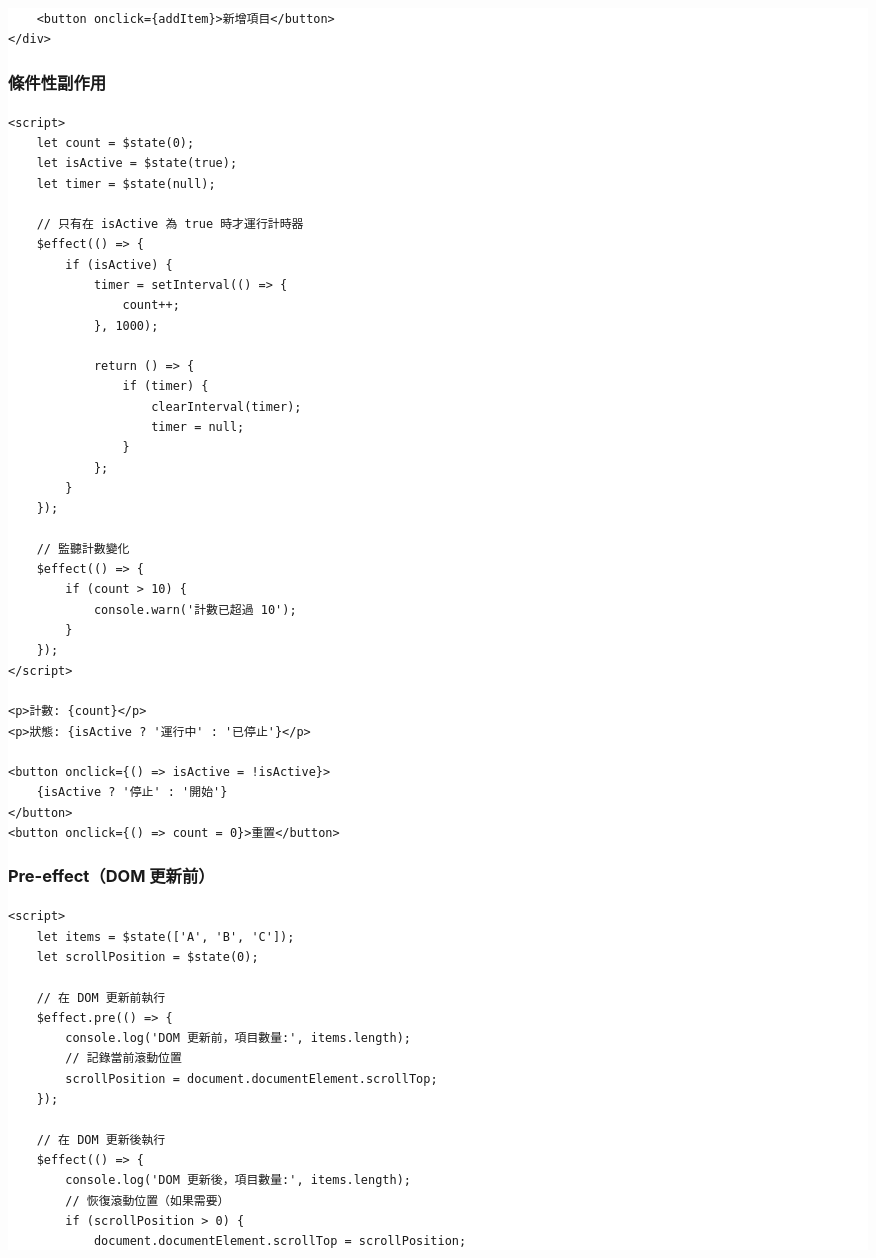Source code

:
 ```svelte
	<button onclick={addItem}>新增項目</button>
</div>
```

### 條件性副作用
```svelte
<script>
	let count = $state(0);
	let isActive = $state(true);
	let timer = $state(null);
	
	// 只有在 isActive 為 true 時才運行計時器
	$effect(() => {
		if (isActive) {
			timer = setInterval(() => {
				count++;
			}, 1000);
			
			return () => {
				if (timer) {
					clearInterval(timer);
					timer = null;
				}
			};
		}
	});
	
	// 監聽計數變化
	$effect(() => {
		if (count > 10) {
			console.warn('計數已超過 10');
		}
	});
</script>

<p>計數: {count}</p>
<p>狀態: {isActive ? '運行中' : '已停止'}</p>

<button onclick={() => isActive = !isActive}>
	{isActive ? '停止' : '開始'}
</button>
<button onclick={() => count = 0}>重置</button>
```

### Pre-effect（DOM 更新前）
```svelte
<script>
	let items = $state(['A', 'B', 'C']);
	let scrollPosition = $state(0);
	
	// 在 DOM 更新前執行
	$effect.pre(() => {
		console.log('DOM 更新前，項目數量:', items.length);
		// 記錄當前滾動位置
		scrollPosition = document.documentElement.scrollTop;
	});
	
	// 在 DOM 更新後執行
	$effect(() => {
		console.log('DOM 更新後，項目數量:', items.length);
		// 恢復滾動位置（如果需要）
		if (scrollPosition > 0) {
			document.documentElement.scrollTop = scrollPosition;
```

● **The problem**
If a line in the listing contains "true", it counts. Say how many lines count, with no other words.

● **Written solution**
2